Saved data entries
- Opening Delimiter -

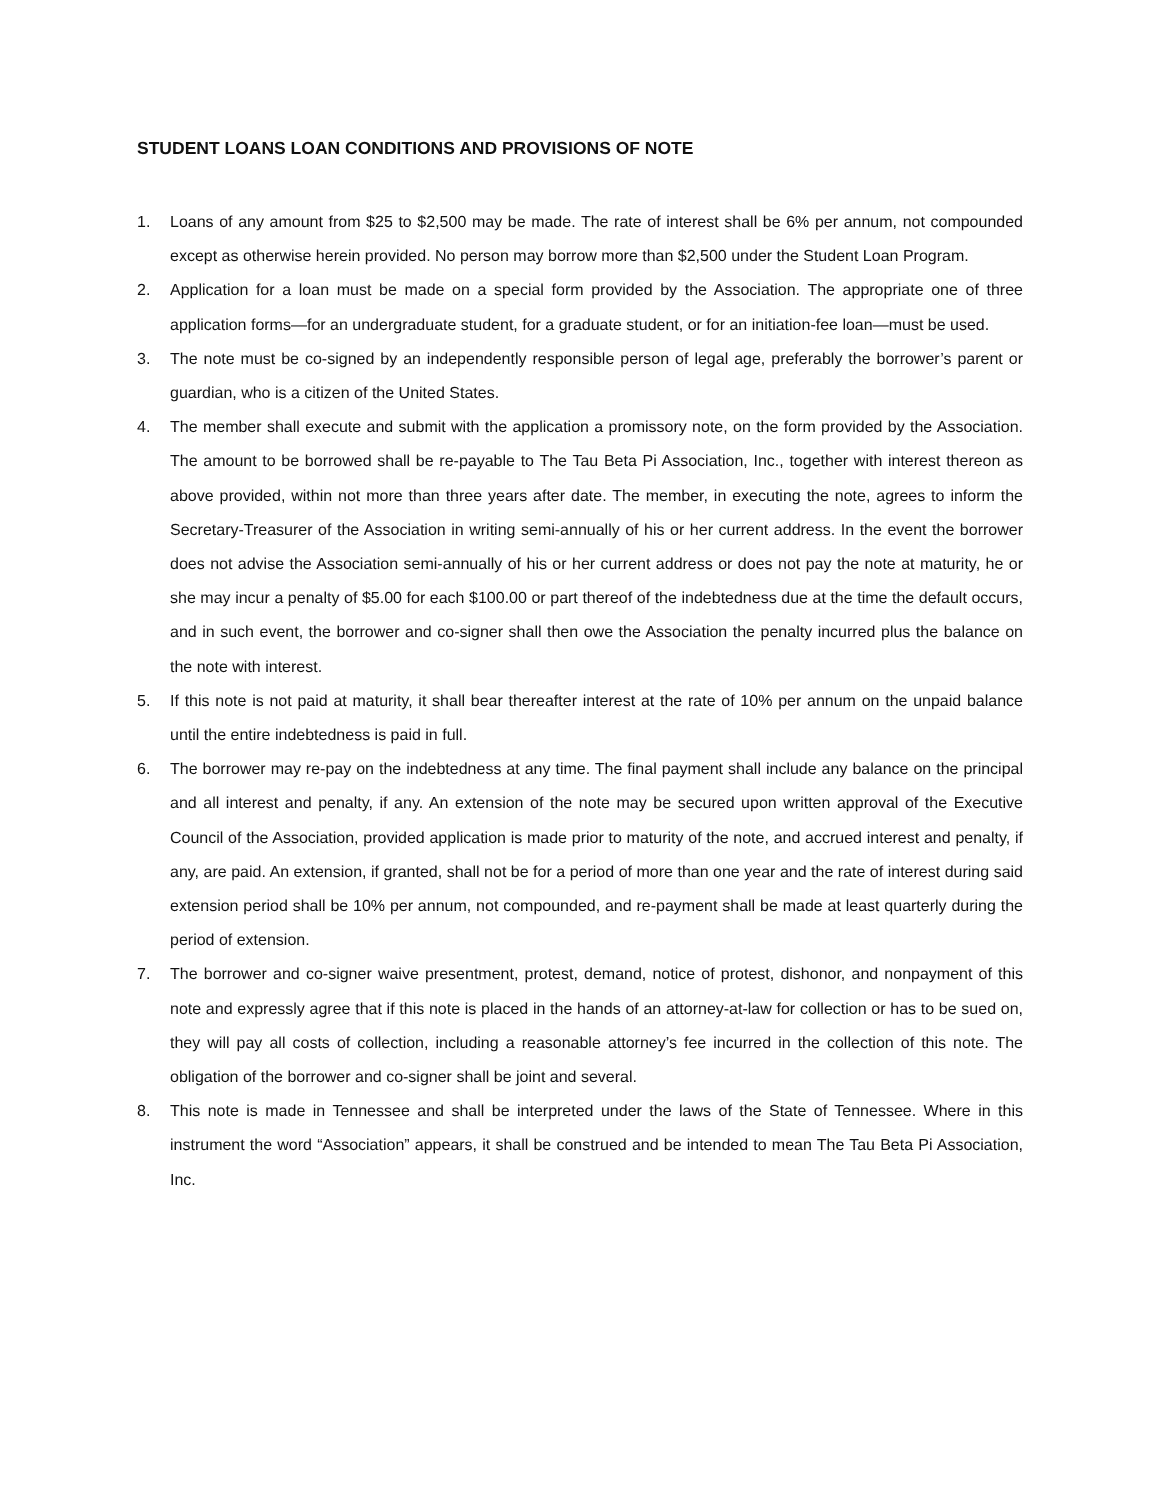STUDENT LOANS LOAN CONDITIONS AND PROVISIONS OF NOTE
1. Loans of any amount from $25 to $2,500 may be made. The rate of interest shall be 6% per annum, not compounded except as otherwise herein provided. No person may borrow more than $2,500 under the Student Loan Program.
2. Application for a loan must be made on a special form provided by the Association. The appropriate one of three application forms—for an undergraduate student, for a graduate student, or for an initiation-fee loan—must be used.
3. The note must be co-signed by an independently responsible person of legal age, preferably the borrower’s parent or guardian, who is a citizen of the United States.
4. The member shall execute and submit with the application a promissory note, on the form provided by the Association. The amount to be borrowed shall be re-payable to The Tau Beta Pi Association, Inc., together with interest thereon as above provided, within not more than three years after date. The member, in executing the note, agrees to inform the Secretary-Treasurer of the Association in writing semi-annually of his or her current address. In the event the borrower does not advise the Association semi-annually of his or her current address or does not pay the note at maturity, he or she may incur a penalty of $5.00 for each $100.00 or part thereof of the indebtedness due at the time the default occurs, and in such event, the borrower and co-signer shall then owe the Association the penalty incurred plus the balance on the note with interest.
5. If this note is not paid at maturity, it shall bear thereafter interest at the rate of 10% per annum on the unpaid balance until the entire indebtedness is paid in full.
6. The borrower may re-pay on the indebtedness at any time. The final payment shall include any balance on the principal and all interest and penalty, if any. An extension of the note may be secured upon written approval of the Executive Council of the Association, provided application is made prior to maturity of the note, and accrued interest and penalty, if any, are paid. An extension, if granted, shall not be for a period of more than one year and the rate of interest during said extension period shall be 10% per annum, not compounded, and re-payment shall be made at least quarterly during the period of extension.
7. The borrower and co-signer waive presentment, protest, demand, notice of protest, dishonor, and nonpayment of this note and expressly agree that if this note is placed in the hands of an attorney-at-law for collection or has to be sued on, they will pay all costs of collection, including a reasonable attorney’s fee incurred in the collection of this note. The obligation of the borrower and co-signer shall be joint and several.
8. This note is made in Tennessee and shall be interpreted under the laws of the State of Tennessee. Where in this instrument the word “Association” appears, it shall be construed and be intended to mean The Tau Beta Pi Association, Inc.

- Closing Delimiter -

**Task directions**
Copy the data above line for line, skipping every picture.

**Task output**
STUDENT LOANS LOAN CONDITIONS AND PROVISIONS OF NOTE
1. Loans of any amount from $25 to $2,500 may be made. The rate of interest shall be 6% per annum, not compounded except as otherwise herein provided. No person may borrow more than $2,500 under the Student Loan Program.
2. Application for a loan must be made on a special form provided by the Association. The appropriate one of three application forms—for an undergraduate student, for a graduate student, or for an initiation-fee loan—must be used.
3. The note must be co-signed by an independently responsible person of legal age, preferably the borrower’s parent or guardian, who is a citizen of the United States.
4. The member shall execute and submit with the application a promissory note, on the form provided by the Association. The amount to be borrowed shall be re-payable to The Tau Beta Pi Association, Inc., together with interest thereon as above provided, within not more than three years after date. The member, in executing the note, agrees to inform the Secretary-Treasurer of the Association in writing semi-annually of his or her current address. In the event the borrower does not advise the Association semi-annually of his or her current address or does not pay the note at maturity, he or she may incur a penalty of $5.00 for each $100.00 or part thereof of the indebtedness due at the time the default occurs, and in such event, the borrower and co-signer shall then owe the Association the penalty incurred plus the balance on the note with interest.
5. If this note is not paid at maturity, it shall bear thereafter interest at the rate of 10% per annum on the unpaid balance until the entire indebtedness is paid in full.
6. The borrower may re-pay on the indebtedness at any time. The final payment shall include any balance on the principal and all interest and penalty, if any. An extension of the note may be secured upon written approval of the Executive Council of the Association, provided application is made prior to maturity of the note, and accrued interest and penalty, if any, are paid. An extension, if granted, shall not be for a period of more than one year and the rate of interest during said extension period shall be 10% per annum, not compounded, and re-payment shall be made at least quarterly during the period of extension.
7. The borrower and co-signer waive presentment, protest, demand, notice of protest, dishonor, and nonpayment of this note and expressly agree that if this note is placed in the hands of an attorney-at-law for collection or has to be sued on, they will pay all costs of collection, including a reasonable attorney’s fee incurred in the collection of this note. The obligation of the borrower and co-signer shall be joint and several.
8. This note is made in Tennessee and shall be interpreted under the laws of the State of Tennessee. Where in this instrument the word “Association” appears, it shall be construed and be intended to mean The Tau Beta Pi Association, Inc.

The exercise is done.